In order to work as efficiently as possible, the DataPump does all of its work within Rdb in processor executive mode.  This means that it is very difficult to stop the DataPump once it is turned loose.  Make sure you have plenty of journal space for the workload you are doing.

If you are using a version of Rdb prior to 7.0.7.1 you must limit the number of tables in your structure file to fewer than ten because of a bug related to the use of local temporary tables.

Rdb Targets

When the target is an Rdb database you have a number of options.

If the target is being used to allow scaling of reporting out of an existing application the target and source may look identical. In this case the target can best be created using an RMU backup and RMU restore operation.

Other methods are possible.
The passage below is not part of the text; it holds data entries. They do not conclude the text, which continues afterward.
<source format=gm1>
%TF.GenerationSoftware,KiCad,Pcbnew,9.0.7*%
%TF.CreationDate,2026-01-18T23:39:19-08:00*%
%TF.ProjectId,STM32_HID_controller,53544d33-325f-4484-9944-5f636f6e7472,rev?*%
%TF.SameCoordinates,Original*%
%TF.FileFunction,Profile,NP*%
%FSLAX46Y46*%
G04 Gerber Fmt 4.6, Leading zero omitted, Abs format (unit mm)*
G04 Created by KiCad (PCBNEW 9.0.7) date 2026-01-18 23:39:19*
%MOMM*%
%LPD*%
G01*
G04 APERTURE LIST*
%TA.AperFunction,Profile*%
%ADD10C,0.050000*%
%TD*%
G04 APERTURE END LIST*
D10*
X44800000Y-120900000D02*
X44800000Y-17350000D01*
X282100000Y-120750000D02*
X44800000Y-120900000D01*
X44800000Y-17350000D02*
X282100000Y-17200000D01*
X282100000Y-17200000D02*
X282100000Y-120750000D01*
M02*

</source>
For instance you may use RMU/Unload and RMU/Load to move a table. This approach has the disadvantage that the unload file actually will touch the disk at least once and perhaps more if the target lives in a different machine. That represents overhead.

Another model is to use SQL to attach to both the source and the target. One can then use the construct “insert into <table…> select <….> from <table>; This has the advantage that the data never touches disk except in the target database.

Oracle Targets

The Loader kit contains procedures that will allow you to unload an Rdb database into a format that can be read by SQL*Loader. You can use these to create unload files similar to the RMU/Unload described above. The disadvantage to this is the overhead of placing data on disk potentially multiple times.
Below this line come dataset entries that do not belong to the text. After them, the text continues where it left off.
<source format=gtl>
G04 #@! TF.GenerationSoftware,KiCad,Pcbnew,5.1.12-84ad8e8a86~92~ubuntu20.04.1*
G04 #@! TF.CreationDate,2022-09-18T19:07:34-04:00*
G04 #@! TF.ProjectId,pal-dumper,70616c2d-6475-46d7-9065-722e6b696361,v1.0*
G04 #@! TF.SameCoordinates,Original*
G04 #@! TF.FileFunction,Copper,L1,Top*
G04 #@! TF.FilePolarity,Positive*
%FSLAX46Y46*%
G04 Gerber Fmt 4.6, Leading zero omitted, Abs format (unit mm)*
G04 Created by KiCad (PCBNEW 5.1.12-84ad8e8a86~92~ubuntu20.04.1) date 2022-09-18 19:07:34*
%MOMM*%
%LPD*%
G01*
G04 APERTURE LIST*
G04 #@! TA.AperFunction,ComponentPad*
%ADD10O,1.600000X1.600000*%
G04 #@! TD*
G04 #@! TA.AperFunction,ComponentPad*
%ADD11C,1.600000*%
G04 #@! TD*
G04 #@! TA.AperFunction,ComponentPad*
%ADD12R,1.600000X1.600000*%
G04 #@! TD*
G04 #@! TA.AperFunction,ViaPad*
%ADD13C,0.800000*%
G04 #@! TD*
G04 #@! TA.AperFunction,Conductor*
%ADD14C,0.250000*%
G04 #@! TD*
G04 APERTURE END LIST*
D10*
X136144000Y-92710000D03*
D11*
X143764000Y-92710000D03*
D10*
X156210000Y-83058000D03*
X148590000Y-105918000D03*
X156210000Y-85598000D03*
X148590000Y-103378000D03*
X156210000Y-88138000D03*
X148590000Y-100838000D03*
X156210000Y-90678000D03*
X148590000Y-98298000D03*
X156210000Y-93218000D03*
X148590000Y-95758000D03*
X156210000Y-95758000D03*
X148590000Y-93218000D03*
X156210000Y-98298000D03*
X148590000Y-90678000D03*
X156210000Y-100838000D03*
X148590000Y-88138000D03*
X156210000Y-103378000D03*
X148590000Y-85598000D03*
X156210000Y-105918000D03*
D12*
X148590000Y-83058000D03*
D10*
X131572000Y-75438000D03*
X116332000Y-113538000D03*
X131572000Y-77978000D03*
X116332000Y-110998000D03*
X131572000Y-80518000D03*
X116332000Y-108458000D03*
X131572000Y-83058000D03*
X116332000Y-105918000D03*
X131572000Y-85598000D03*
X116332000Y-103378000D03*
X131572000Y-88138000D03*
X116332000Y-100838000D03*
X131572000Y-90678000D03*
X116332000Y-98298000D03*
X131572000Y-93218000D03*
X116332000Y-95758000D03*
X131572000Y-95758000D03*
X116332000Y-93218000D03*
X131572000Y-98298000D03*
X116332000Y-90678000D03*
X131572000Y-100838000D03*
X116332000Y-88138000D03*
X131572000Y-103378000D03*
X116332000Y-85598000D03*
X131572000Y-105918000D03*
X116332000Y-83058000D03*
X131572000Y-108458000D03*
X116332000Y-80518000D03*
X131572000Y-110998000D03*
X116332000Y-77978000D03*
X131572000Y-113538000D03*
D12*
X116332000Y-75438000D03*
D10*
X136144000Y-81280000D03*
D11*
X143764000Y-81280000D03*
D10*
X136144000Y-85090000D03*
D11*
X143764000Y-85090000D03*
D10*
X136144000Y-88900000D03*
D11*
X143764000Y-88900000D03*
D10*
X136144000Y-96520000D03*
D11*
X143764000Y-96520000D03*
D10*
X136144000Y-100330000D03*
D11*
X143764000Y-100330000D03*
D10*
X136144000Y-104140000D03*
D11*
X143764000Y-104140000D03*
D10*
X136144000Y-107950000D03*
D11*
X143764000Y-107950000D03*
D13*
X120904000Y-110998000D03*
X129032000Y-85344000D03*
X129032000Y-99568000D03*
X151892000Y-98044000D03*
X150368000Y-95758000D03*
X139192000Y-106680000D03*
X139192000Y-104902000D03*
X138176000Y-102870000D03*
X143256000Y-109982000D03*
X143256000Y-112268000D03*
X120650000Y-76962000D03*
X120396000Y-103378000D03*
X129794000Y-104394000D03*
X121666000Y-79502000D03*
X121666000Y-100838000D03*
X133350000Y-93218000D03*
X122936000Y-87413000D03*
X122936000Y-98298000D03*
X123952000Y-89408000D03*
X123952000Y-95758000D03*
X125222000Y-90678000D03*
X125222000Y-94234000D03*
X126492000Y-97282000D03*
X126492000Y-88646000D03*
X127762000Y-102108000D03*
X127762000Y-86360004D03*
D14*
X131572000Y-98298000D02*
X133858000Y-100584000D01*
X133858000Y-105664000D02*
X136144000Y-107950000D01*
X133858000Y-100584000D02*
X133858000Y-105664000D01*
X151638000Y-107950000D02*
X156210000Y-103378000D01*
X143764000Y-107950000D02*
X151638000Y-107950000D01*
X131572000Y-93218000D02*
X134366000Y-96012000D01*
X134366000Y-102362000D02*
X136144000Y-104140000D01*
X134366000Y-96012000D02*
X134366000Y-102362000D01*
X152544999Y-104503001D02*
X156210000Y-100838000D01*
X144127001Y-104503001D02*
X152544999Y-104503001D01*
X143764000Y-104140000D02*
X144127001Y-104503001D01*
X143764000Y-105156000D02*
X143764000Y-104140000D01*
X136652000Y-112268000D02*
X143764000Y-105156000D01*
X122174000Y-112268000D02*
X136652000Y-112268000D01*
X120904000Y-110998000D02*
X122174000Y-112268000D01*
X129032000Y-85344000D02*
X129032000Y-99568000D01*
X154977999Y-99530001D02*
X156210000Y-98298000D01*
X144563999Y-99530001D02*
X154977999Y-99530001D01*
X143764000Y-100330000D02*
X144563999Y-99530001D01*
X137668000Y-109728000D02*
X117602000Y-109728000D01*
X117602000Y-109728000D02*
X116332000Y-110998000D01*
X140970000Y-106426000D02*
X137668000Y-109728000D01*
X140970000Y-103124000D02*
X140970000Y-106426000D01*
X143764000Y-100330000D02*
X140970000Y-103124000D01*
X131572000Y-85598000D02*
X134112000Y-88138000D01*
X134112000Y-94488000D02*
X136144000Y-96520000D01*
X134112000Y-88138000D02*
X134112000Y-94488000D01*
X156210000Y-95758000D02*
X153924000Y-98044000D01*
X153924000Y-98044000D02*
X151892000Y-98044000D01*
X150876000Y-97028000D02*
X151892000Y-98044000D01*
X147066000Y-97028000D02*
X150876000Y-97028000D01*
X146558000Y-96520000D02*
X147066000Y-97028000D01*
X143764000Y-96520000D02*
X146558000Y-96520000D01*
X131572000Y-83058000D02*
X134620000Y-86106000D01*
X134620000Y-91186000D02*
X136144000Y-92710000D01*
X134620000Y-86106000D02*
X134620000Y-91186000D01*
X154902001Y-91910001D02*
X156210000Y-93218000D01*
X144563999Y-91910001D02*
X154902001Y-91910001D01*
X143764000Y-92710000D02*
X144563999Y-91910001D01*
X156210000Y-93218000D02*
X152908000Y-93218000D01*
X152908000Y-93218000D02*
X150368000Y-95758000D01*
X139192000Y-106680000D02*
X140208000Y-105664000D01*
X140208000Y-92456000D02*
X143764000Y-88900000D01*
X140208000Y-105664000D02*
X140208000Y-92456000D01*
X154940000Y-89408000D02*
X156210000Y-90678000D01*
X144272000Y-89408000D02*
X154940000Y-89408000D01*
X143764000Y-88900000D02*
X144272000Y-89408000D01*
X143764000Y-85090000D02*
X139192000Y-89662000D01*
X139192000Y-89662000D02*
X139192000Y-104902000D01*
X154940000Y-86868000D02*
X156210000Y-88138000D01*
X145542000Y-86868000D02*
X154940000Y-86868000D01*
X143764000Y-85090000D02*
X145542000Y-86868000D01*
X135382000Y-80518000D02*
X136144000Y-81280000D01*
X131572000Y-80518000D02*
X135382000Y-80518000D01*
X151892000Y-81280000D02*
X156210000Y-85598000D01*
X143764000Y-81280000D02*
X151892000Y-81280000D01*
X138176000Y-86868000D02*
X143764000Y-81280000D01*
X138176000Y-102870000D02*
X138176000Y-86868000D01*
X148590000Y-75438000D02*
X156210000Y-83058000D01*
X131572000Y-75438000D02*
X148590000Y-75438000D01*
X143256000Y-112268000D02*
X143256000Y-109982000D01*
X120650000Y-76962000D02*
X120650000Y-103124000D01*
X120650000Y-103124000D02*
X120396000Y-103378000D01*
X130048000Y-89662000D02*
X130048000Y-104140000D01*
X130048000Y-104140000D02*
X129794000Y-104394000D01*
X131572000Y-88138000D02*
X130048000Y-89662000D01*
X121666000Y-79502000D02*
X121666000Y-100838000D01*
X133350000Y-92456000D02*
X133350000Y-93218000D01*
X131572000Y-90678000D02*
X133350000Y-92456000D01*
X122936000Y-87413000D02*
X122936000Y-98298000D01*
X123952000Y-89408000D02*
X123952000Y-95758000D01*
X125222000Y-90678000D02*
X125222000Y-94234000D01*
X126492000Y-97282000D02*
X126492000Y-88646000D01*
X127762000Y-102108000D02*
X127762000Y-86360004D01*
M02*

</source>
If your Rdb source database is configured with SQL*net for Rdb you can create a database link in the target database that points at the source database. Data may then be copied using the “insert into <table…> select <….> from <table>; model noted above.

SQL Server Targets

With SQL Server targets you can install an Oracle Rdb ODBC driver on the target machine. With this in place, you can then create linked tables that allow SQL Server to perceive the Rdb table as if it were local. One may then use using the “insert into <table…> select <….> from <table>; model noted above. This is the way the Loader regression test copies data from the source to the target to perform differences after a run of random updates.

If you have no NULLs in your database you may also consider unloading your Rdb table into a comma separated list where all numeric and date columns are represented as text. These files may then be moved to the Windows machine hosting SQL Server and loaded into the database.